> **ZU BEARBEITENDE AUFGABE**:
Ersetze im Forumsthread „Hessen“ durch „Bayern“ und gib dabei den Abschnitt zwischen „leider nicht nein“ und „CeresPK (10. Mai 2008)“ einschließlich wieder.

> **AUSGANGSTEXT**:
━━━━━━
BloodySuicide schrieb:


> Is ja doch nen Stück weg.
> Die Envia (Tochter von RWE) hat in dem Gebiet glaub auch noch nix, aber fragen kost nix) und WiMaxx fällt auch weg.
> Is schwierig für einen Leien die Netzplänen einzusehen. Da hab ich Glück und kann durch meinen Kontakt fragen und bekomm ne Info wo und wem welche Leitungen gehören.



leider nicht nein wir sind auch im Westen Thüringens also schon ziehmlich nahe an der Grenze zu Hessen und Envia ist ja eigentlich nur in Sachsen was ich jetzt so gesehen habe


----------



## CeresPK (10. Mai 2008)

mit welchen W-Lan Stick bzw. mit welcher W-Lan PCI Karte könnte ich denn einen Access Point einrichten???


----------



## riedochs (10. Mai 2008)

Cerespk91 schrieb:


> mit welchen W-Lan Stick bzw. mit welcher W-Lan PCI Karte könnte ich denn einen Access Point einrichten???
━━━━━━
> **DATENAUSZUG**:
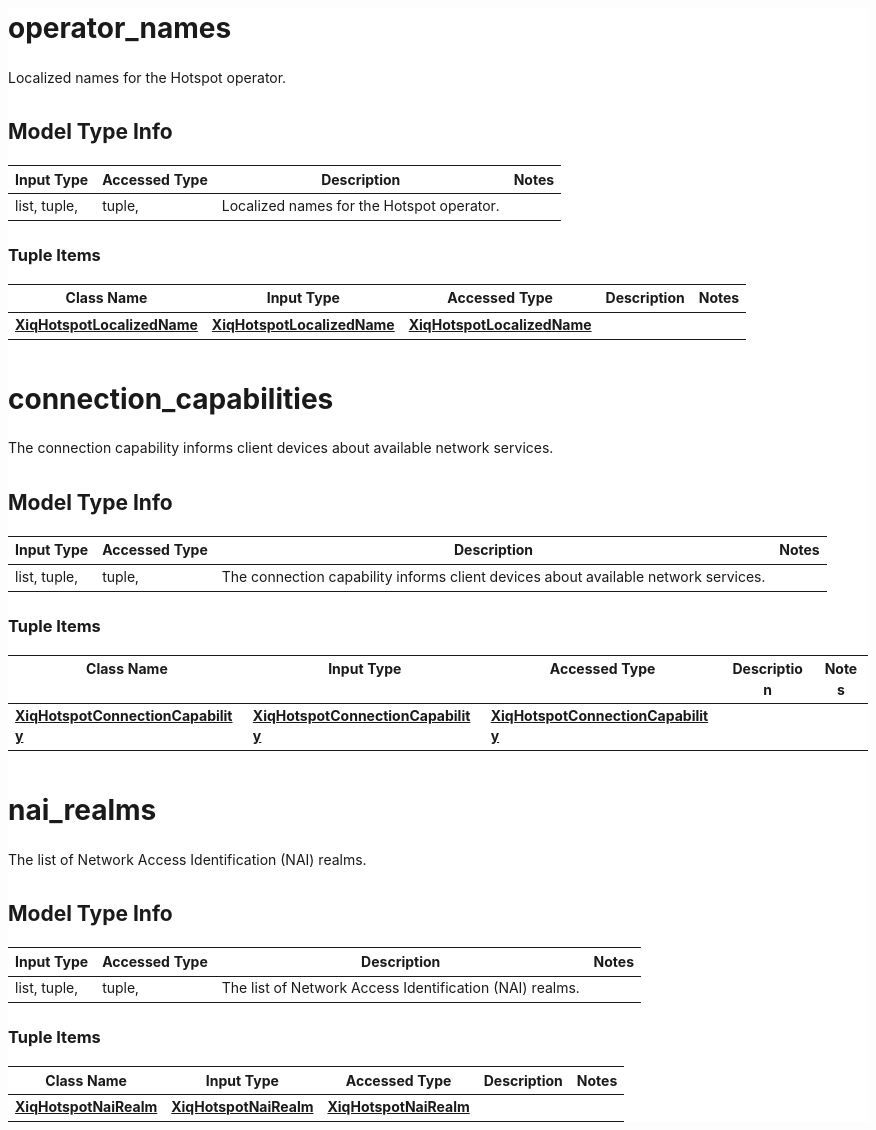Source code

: # operator_names

Localized names for the Hotspot operator.

## Model Type Info
Input Type | Accessed Type | Description | Notes
------------ | ------------- | ------------- | -------------
list, tuple,  | tuple,  | Localized names for the Hotspot operator. | 

### Tuple Items
Class Name | Input Type | Accessed Type | Description | Notes
------------- | ------------- | ------------- | ------------- | -------------
[**XiqHotspotLocalizedName**](XiqHotspotLocalizedName.md) | [**XiqHotspotLocalizedName**](XiqHotspotLocalizedName.md) | [**XiqHotspotLocalizedName**](XiqHotspotLocalizedName.md) |  | 

# connection_capabilities

The connection capability informs client devices about available network services.

## Model Type Info
Input Type | Accessed Type | Description | Notes
------------ | ------------- | ------------- | -------------
list, tuple,  | tuple,  | The connection capability informs client devices about available network services. | 

### Tuple Items
Class Name | Input Type | Accessed Type | Description | Notes
------------- | ------------- | ------------- | ------------- | -------------
[**XiqHotspotConnectionCapability**](XiqHotspotConnectionCapability.md) | [**XiqHotspotConnectionCapability**](XiqHotspotConnectionCapability.md) | [**XiqHotspotConnectionCapability**](XiqHotspotConnectionCapability.md) |  | 

# nai_realms

The list of Network Access Identification (NAI) realms.

## Model Type Info
Input Type | Accessed Type | Description | Notes
------------ | ------------- | ------------- | -------------
list, tuple,  | tuple,  | The list of Network Access Identification (NAI) realms. | 

### Tuple Items
Class Name | Input Type | Accessed Type | Description | Notes
------------- | ------------- | ------------- | ------------- | -------------
[**XiqHotspotNaiRealm**](XiqHotspotNaiRealm.md) | [**XiqHotspotNaiRealm**](XiqHotspotNaiRealm.md) | [**XiqHotspotNaiRealm**](XiqHotspotNaiRealm.md) |  | 
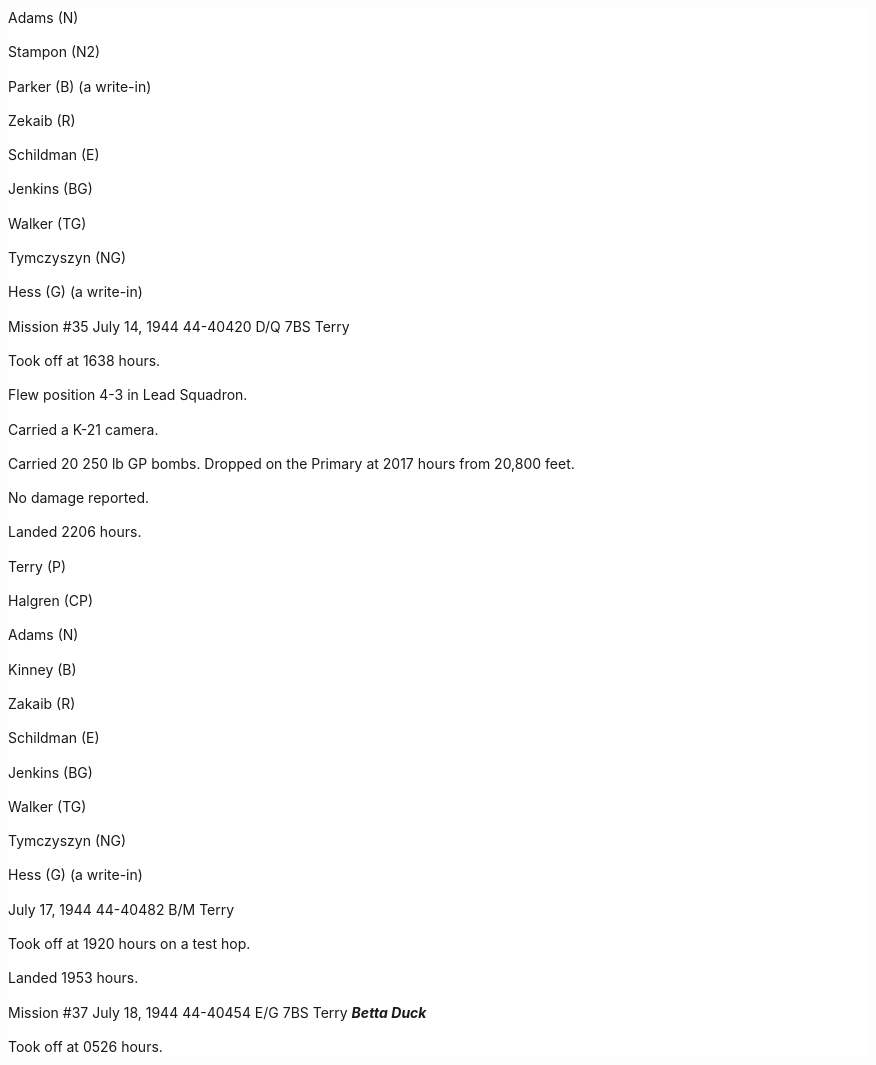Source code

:Adams (N)

Stampon (N2)

Parker (B) (a write-in)

Zekaib (R)

Schildman (E)

Jenkins (BG)

Walker (TG)

Tymczyszyn (NG)

Hess (G) (a write-in)

Mission #35 July 14, 1944 44-40420 D/Q 7BS Terry

Took off at 1638 hours.

Flew position 4-3 in Lead Squadron.

Carried a K-21 camera.

Carried 20 250 lb GP bombs. Dropped on the Primary at 2017
hours from 20,800 feet.

No damage reported.

Landed 2206 hours.

Terry (P)

Halgren (CP)

Adams (N)

Kinney (B)

Zakaib (R)

Schildman (E)

Jenkins (BG)

Walker (TG)

Tymczyszyn (NG)

Hess (G) (a write-in)


July 17, 1944 44-40482 B/M Terry

Took off at 1920 hours on a test hop.

Landed 1953 hours.

 

Mission #37 July 18, 1944 44-40454 E/G 7BS Terry ***Betta
Duck***

Took off at 0526 hours.
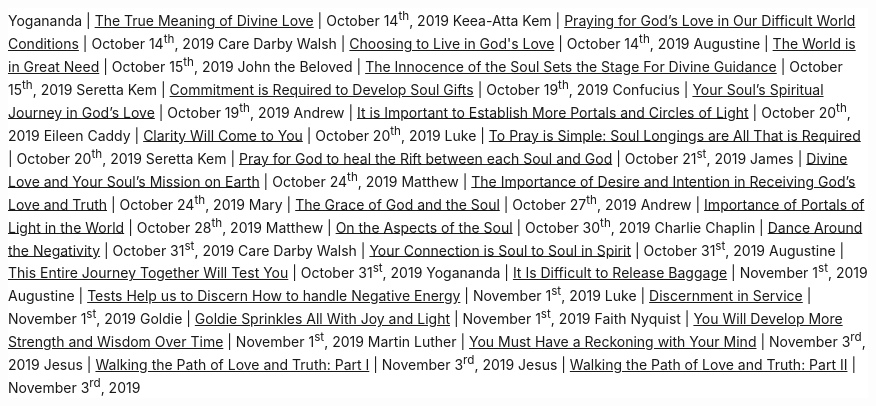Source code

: Yogananda | [The True Meaning of Divine Love](/contemporary-messages/messages-sorted-year/messages-2019/the-true-meaning-of-divine-love-jw-14-oct-2019/) | October 14<sup>th</sup>, 2019
Keea-Atta Kem | [Praying for God’s Love in Our Difficult World Conditions](/contemporary-messages/messages-sorted-year/messages-2019/praying-for-gods-love-af-14-oct-2019/) | October 14<sup>th</sup>, 2019
Care Darby Walsh | [Choosing to Live in God's Love](/contemporary-messages/messages-sorted-year/messages-2019/en-2019-10-14-3-jw-care-darby-walsh/) | October 14<sup>th</sup>, 2019
Augustine | [The World is in Great Need](/contemporary-messages/messages-sorted-year/messages-2019/the-world-is-in-great-need-af-15-oct-2019/) | October 15<sup>th</sup>, 2019
John the Beloved | [The Innocence of the Soul Sets the Stage For Divine Guidance](/contemporary-messages/messages-sorted-year/messages-2019/the-innocence-of-the-soul-af-15-oct-2019/) | October 15<sup>th</sup>, 2019
Seretta Kem | [Commitment is Required to Develop Soul Gifts](/contemporary-messages/messages-sorted-year/messages-2019/commitment-is-required-for-soul-gifts-mc-19-oct-2019/) | October 19<sup>th</sup>, 2019
Confucius | [Your Soul’s Spiritual Journey in God’s Love](/contemporary-messages/messages-sorted-year/messages-2019/en-2019-10-19-2-af-confucius/) | October 19<sup>th</sup>, 2019
Andrew | [It is Important to Establish More Portals and Circles of Light](/contemporary-messages/messages-sorted-year/messages-2019/establish-more-portals-jw-20-oct-2019/) | October 20<sup>th</sup>, 2019
Eileen Caddy | [Clarity Will Come to You](/contemporary-messages/messages-sorted-year/messages-2019/clarity-will-come-to-you-jw-20-oct-2019/) | October 20<sup>th</sup>, 2019
Luke | [To Pray is Simple: Soul Longings are All That is Required](/contemporary-messages/messages-sorted-year/messages-2019/en-2019-10-20-3-jw-luke/) | October 20<sup>th</sup>, 2019
Seretta Kem | [Pray for God to heal the Rift between each Soul and God](/contemporary-messages/messages-sorted-year/messages-2019/pray-to-heal-the-rift-af-21-oct-2019/) | October 21<sup>st</sup>, 2019
James | [Divine Love and Your Soul’s Mission on Earth](/contemporary-messages/messages-sorted-year/messages-2019/your-souls-mission-mc-24-oct-2019/) | October 24<sup>th</sup>, 2019
Matthew | [The Importance of Desire and Intention in Receiving God’s Love and Truth](/contemporary-messages/messages-sorted-year/messages-2019/importance-of-desire-and-intention-af-25-oct-2019/) | October 24<sup>th</sup>, 2019
Mary | [The Grace of God and the Soul](/contemporary-messages/messages-sorted-year/messages-2019/en-2019-10-27-1-mc-mary/) | October 27<sup>th</sup>, 2019
Andrew | [Importance of Portals of Light in the World](/contemporary-messages/messages-sorted-year/messages-2019/importance-of-portals-af-28-oct-2019/) | October 28<sup>th</sup>, 2019
Matthew | [On the Aspects of the Soul](/contemporary-messages/messages-sorted-year/messages-2019/on-aspects-of-the-soul-af-30-oct-2019/) | October 30<sup>th</sup>, 2019
Charlie Chaplin | [Dance Around the Negativity](/contemporary-messages/messages-sorted-year/messages-2019/dance-around-the-negativity-jw-31-oct-2019/) | October 31<sup>st</sup>, 2019
Care Darby Walsh | [Your Connection is Soul to Soul in Spirit](/contemporary-messages/messages-sorted-year/messages-2019/your-connection-is-soul-to-soul-jw-31-oct-2019/) | October 31<sup>st</sup>, 2019
Augustine | [This Entire Journey Together Will Test You](/contemporary-messages/messages-sorted-year/messages-2019/en-2019-10-31-3-af-augustine/) | October 31<sup>st</sup>, 2019
Yogananda | [It Is Difficult to Release Baggage](/contemporary-messages/messages-sorted-year/messages-2019/it-is-difficult-to-release-baggage-jw-1-nov-2019/) | November 1<sup>st</sup>, 2019
Augustine | [Tests Help us to Discern How to handle Negative Energy](/contemporary-messages/messages-sorted-year/messages-2019/tests-to-handle-negative-energy-af-1-nov-2019/) | November 1<sup>st</sup>, 2019
Luke | [Discernment in Service](/contemporary-messages/messages-sorted-year/messages-2019/discernment-in-service-af-1-nov-2019/) | November 1<sup>st</sup>, 2019
Goldie | [Goldie Sprinkles All With Joy and Light](/contemporary-messages/messages-sorted-year/messages-2019/en-2019-11-1-4-mc-goldie/) | November 1<sup>st</sup>, 2019
Faith Nyquist | [You Will Develop More Strength and Wisdom Over Time](/contemporary-messages/messages-sorted-year/messages-2019/en-2019-11-1-5-af-faith-nyquist/) | November 1<sup>st</sup>, 2019
Martin Luther | [You Must Have a Reckoning with Your Mind](/contemporary-messages/messages-sorted-year/messages-2019/you-must-have-reckoning-with-your-mind-af-3-nov-2019/) | November 3<sup>rd</sup>, 2019
Jesus | [Walking the Path of Love and Truth: Part I](/contemporary-messages/messages-sorted-year/messages-2019/en-2019-11-3-2-af-jesus/) | November 3<sup>rd</sup>, 2019
Jesus | [Walking the Path of Love and Truth: Part II](/contemporary-messages/messages-sorted-year/messages-2019/en-2019-11-3-3-af-jesus/) | November 3<sup>rd</sup>, 2019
━━━━━━
> **ANTWORTTEIL**:
leider nicht nein wir sind auch im Westen Thüringens also schon ziehmlich nahe an der Grenze zu Bayern und Envia ist ja eigentlich nur in Sachsen was ich jetzt so gesehen habe


----------



## CeresPK (10. Mai 2008)